Using the ASP.NET membership provider in an MVC controller

You can refer to the default ASP.NET membership provider in the controller action using the Membership.Provider object, just as in ASP.NET Web Forms. This is because ASP.NET MVC uses the same ASP.NET infrastructure as Web Forms. This is how the default AccountController, built when you select the ASP.NET MVC 3 Internet Application template, provides authentication functionality.

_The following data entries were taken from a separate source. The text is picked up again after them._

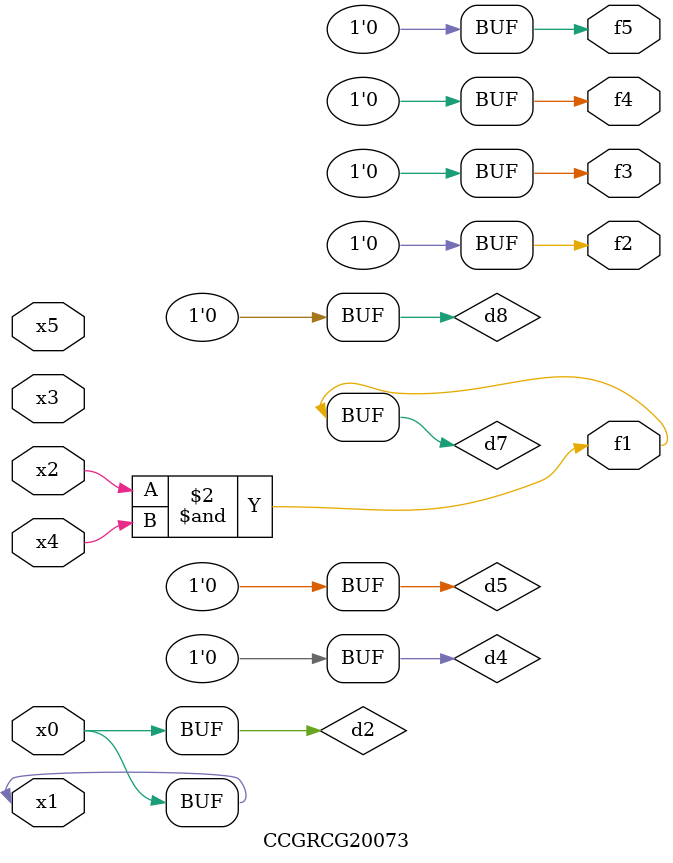
<source format=v>
module CCGRCG20073(
	input x0, x1, x2, x3, x4, x5,
	output f1, f2, f3, f4, f5
);

	wire d1, d2, d3, d4, d5, d6, d7, d8, d9;

	nand (d1, x1);
	buf (d2, x0, x1);
	nand (d3, x2, x4);
	and (d4, d1, d2);
	and (d5, d1, d2);
	nand (d6, d1, d3);
	not (d7, d3);
	xor (d8, d5);
	nor (d9, d5, d6);
	assign f1 = d7;
	assign f2 = d8;
	assign f3 = d8;
	assign f4 = d8;
	assign f5 = d8;
endmodule

</source>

It declares an IMembershipService interface dependency, to abstract the authentication functionality, and instantiates this with the AccountMembershipService concrete class in the controller’s Initialize method:

public IMembershipService MembershipService { get; set; }
protected override void Initialize(RequestContext requestContext)
{
    if (FormsService == null) { FormsService = new
    FormsAuthenticationService(); }
    if (MembershipService == null) { MembershipService = new
    AccountMembershipService(); }

    base.Initialize(requestContext);
}

The IMembershipService interface and AccountMembershipService implementation are in the AccountModels file.

Of course you can check whether the current identity is authorized without having to directly use the Membership.Provider object, by using the AuthorizeAttribute attribute.

[Authorize]
public ActionResult About()
{
    return View();
}

Adding this attribute to the action method declaration will make the MVC runtime check whether the identity is authenticated. If the identity is not authenticated, the runtime will throw a SecurityException exception.